The short answer is yes. “There’s no technical or economic reason why the grid can’t support the full electrification of vehicles,” Chris Nelder, head of the EV-Grid Integration initiative at the Rocky Mountain Institute, told me.
The long answer is more complicated. California’s electrical capacity today wouldn’t be sufficient to provide power for 26 million EV cars and light trucks if all the vehicles in the state transitioned away from gasoline by 2035. “You’ll need to beef up the grid,” Nelder says.
Doubts about California’s ability to serve a vastly expanded fleet of electric vehicles were intensified by rolling blackouts imposed during two August days by the California Independent System Operator, or California ISO, which manages the state’s electrical grid. But experts say the rare confluence of circumstances that caused those outages don’t have anything to do with that issue.
Knowing how much more electrical capacity California will have a decade or two from now is a calculation bristling with uncertainties.
These include the pace of the transition away from gasoline-powered cars and the nature of the net technology — batterypowered electric cars? Hydrogen-fueled vehicles? Or some technology as yet lurking beyond the horizon? And will EVs become more efficient over time, reducing their demand for electricity to travel given distances?
The terms of Newsom’s order leaves open the pace of change in the transportation sector. Californians will still be allowed to drive gasoline-fueled vehicles after 2035, and to buy them in the used car market or import new vehicles from other states. They just won’t be allowed to buy new ones in-state.
Increases in demand at the grid level have been held down by improved efficiency in electric equipment and appliances and the growth of “behind-the-meter” solar — that is, residential installations, says Erica Bowman, director of resource and environmental planning and strategy at Southern California Edison.
By 2045, she says, Edison expects a 60% increase in demand relative to today.
That requires a massive investment in infrastructure. “You would have to build more generation, and you would also have to build more (transmission) capacity on your grid.”
Edison projects that the necessary change would require about $75 billion in transmission and distribution investment at California ISO’s level, but Bowman says that’s doable in that time frame.
The most important element in the state’s transition to EVs may well be coordination, to counteract the effect of fragmented responsibilities for electrical generation, distribution and planning.
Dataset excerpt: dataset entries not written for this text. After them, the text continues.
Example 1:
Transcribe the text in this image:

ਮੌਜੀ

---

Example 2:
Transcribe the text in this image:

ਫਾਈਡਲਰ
“This is a very difficult thing to do,” Nelder says of planning a long-range transition of fundamental technologies. “It’s tricky.” The state will have to meet the growing demands of electricity users without overbuilding, which would raise the possibility of sticking consumers with unnecessary costs.
“You’re going to be criticized for overbuilding and criticized for underbuilding,” Nelder says. “Executing the evolution of the grid has been described as rebuilding an airplane while it’s in flight.”
For all that, California has been in the forefront of a necessary change in how we generate electricity and how we use it. The benefits of the transition are manifest — cleaner air and a smaller contribution to climate change among them.
Newsom’s goal of ending the sale of new gas-guzzling vehicles by 2035 is part of the broader change, but a necessary component. There may be many obstacles, but the lack of electricity shouldn’t be among them. Meeting the challenge of energy capacity is doable, and it needs to be done.